Eine gelassenere Perspektive legt eine Langfriststudie der Bank Pictet nahe. Sie berechnet die Performance von Aktien und Obligationen in der Schweiz seit 1926. Am Mittwoch veröffentlichte Pictet die Resultate für 2020. Wer das Timing völlig verpatzte, also zum schlechtesten Zeitpunkt einstieg (am 19. Februar, als der Schweizer Börsenindex SPI seinen Höchststand vor der Pandemie erreichte) und auch zum schlechtesten Zeitpunkt wieder ausstieg (am 16. März), machte einen Verlust von 26 Prozent. Aber heute liegt der SPI nur noch ein Prozent unter der Höchstmarke.
[Blockierte Grafik: https://i.ibb.co/gmftRH3/Bild.jpg]
Die Analyse der historischen Renditen zeigt, dass Schweizer Aktien bei Anlagezeiträumen von mehr als 13 Jahren mit einer Ausnahme in den letzten 95 Jahren nie Verluste einfuhren. Die Ausnahme war der Crash von 1929 mit der anschliessenden Weltwirtschaftskrise.
Der durchschnittliche jährliche Wertzuwachs einer Anlage am Schweizer Aktienmarkt lag von 1926 bis 2020 bei 7,8 Prozent. 1000 Franken, die Anfang 1926 in den Schweizer Aktienmarkt investiert wurden, sind heute 1,28 Millionen wert, rechnet Pictet vor. Zieht man durchschnittliche Kosten von 0,5 Prozent pro Jahr ab, resultiert ein Nettogewinn von 814’000 Franken.

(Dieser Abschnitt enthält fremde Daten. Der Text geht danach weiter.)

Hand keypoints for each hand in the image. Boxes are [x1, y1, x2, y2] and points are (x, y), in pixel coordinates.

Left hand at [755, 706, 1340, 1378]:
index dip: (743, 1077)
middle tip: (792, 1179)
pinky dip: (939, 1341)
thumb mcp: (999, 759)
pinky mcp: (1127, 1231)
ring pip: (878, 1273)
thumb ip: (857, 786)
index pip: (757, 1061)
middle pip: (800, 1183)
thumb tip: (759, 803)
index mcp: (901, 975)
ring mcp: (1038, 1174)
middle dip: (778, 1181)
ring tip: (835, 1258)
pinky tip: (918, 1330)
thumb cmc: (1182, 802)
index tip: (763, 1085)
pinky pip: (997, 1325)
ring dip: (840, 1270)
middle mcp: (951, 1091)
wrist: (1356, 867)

Gemäss Pictet besteht die grösste Gefahr für Anleger nicht darin, in einer Spekulationsblase den richtigen Ausstiegszeitpunkt zu verfehlen, sondern auszusteigen und dann den anschliessenden Marktaufschwung zu verpassen. Crashs führen zwar zu vorübergehenden Verlusten, das Verpassen der Hausse in der Regel aber zu dauerhaften Renditeeinbussen.
Für Pensionskassen ist die Langfristperspektive noch wichtiger
Die Langfristperspektive gilt noch stärker für Pensionskassen. Gemäss einer Untersuchung von Finanzfachleuten könnten die Pensionskassen ihre Nettorenditen um etwa zwei Prozentpunkte steigern, wenn sie ihre Aktienanteile erhöhen und in passive Indexfonds investieren würden. Das wären immerhin 20 Milliarden Franken pro Jahr, wie die NZZ berichtet.

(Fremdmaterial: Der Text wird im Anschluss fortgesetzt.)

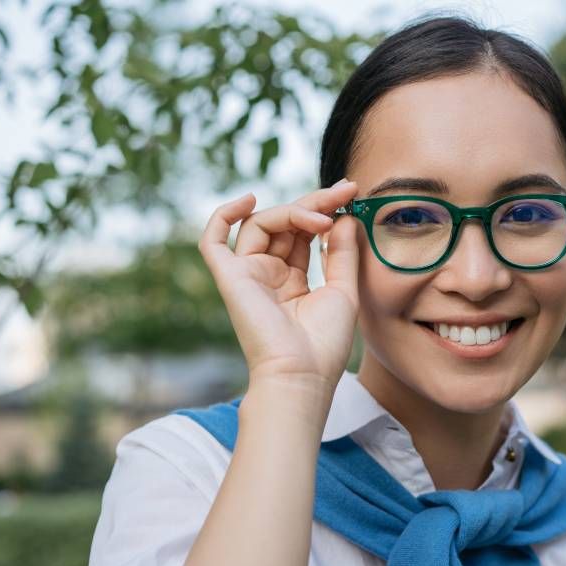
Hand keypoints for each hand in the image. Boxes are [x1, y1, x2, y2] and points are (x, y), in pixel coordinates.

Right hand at [198, 179, 360, 387]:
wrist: (302, 374)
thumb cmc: (324, 344)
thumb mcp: (343, 291)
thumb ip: (342, 253)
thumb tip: (343, 216)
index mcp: (293, 279)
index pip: (304, 232)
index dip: (326, 209)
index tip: (352, 193)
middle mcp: (268, 274)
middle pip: (284, 223)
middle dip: (314, 202)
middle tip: (344, 191)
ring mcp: (248, 274)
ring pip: (261, 224)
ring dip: (293, 212)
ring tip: (322, 218)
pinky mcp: (230, 278)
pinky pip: (214, 241)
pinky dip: (224, 216)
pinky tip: (249, 200)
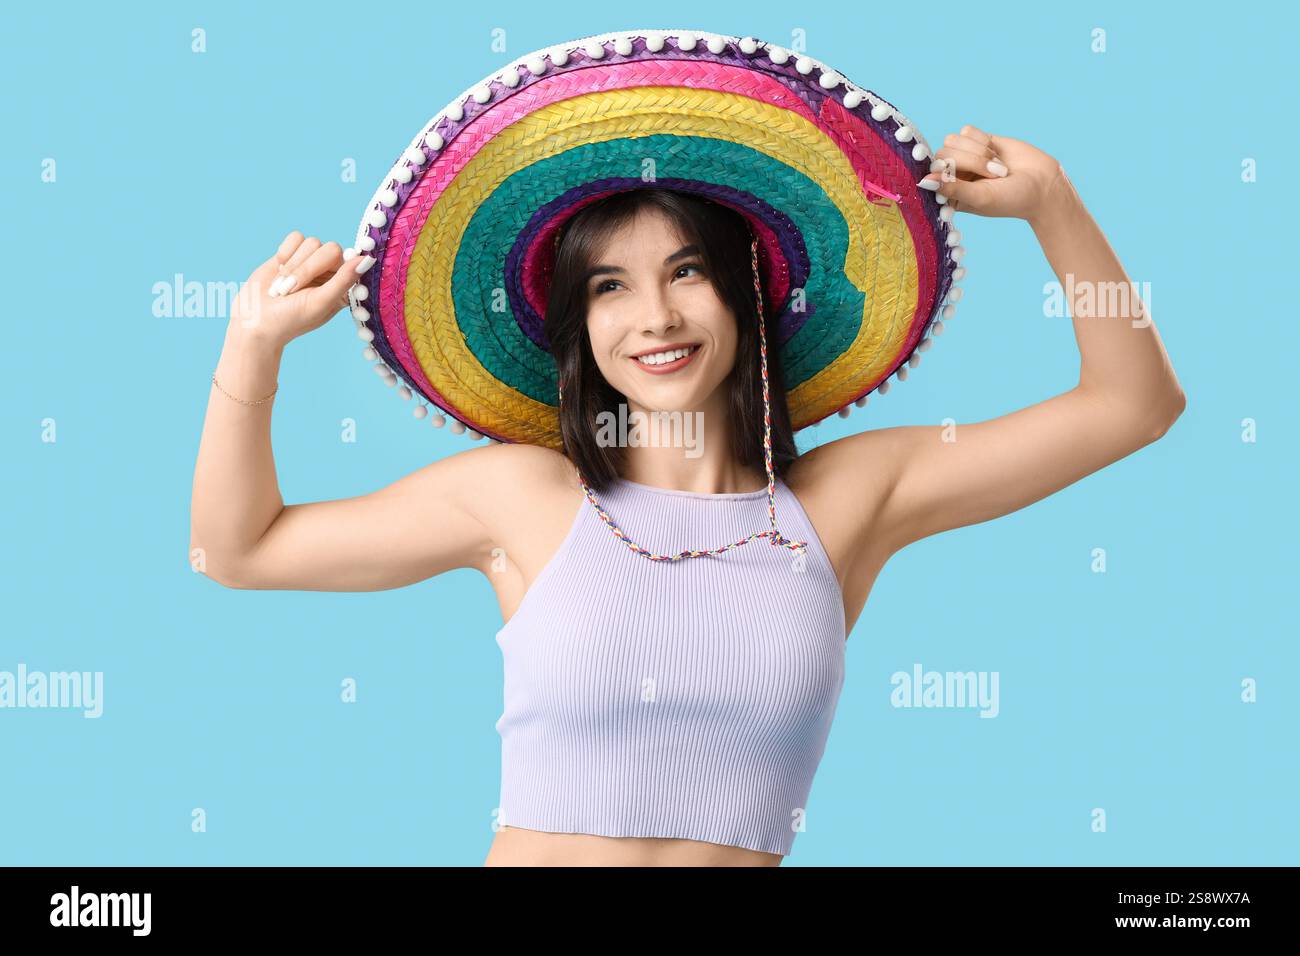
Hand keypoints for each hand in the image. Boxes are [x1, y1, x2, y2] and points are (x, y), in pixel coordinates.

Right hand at [229, 231, 372, 348]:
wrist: (255, 320)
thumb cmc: (291, 319)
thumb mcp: (320, 302)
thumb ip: (344, 280)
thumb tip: (366, 259)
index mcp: (344, 287)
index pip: (352, 262)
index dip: (342, 265)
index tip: (328, 277)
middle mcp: (330, 272)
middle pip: (330, 249)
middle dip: (307, 268)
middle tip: (292, 289)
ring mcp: (311, 261)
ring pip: (311, 242)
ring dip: (293, 265)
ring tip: (282, 287)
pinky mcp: (292, 253)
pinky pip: (296, 237)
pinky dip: (285, 253)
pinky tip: (278, 269)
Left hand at [920, 125, 1068, 222]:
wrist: (1042, 182)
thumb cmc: (1011, 198)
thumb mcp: (981, 198)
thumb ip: (953, 188)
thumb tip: (924, 180)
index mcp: (948, 194)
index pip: (931, 175)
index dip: (941, 171)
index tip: (954, 174)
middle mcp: (952, 175)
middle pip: (943, 154)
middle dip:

Die Geschichte zeigt: Wenn man Aktien über einen langen Zeitraum hält, ist die Wahrscheinlichkeit ziemlich hoch, dass man von einer positiven Gewinn- und Dividendenentwicklung profitieren kann. Aber Sicherheit gibt es nicht. Markteinbrüche wird es immer wieder geben. Wir wissen nicht, wann die Blase platzt.
Ja, wir wissen nicht einmal mit Gewissheit, ob es überhaupt eine Blase war, wenn alles vorbei ist.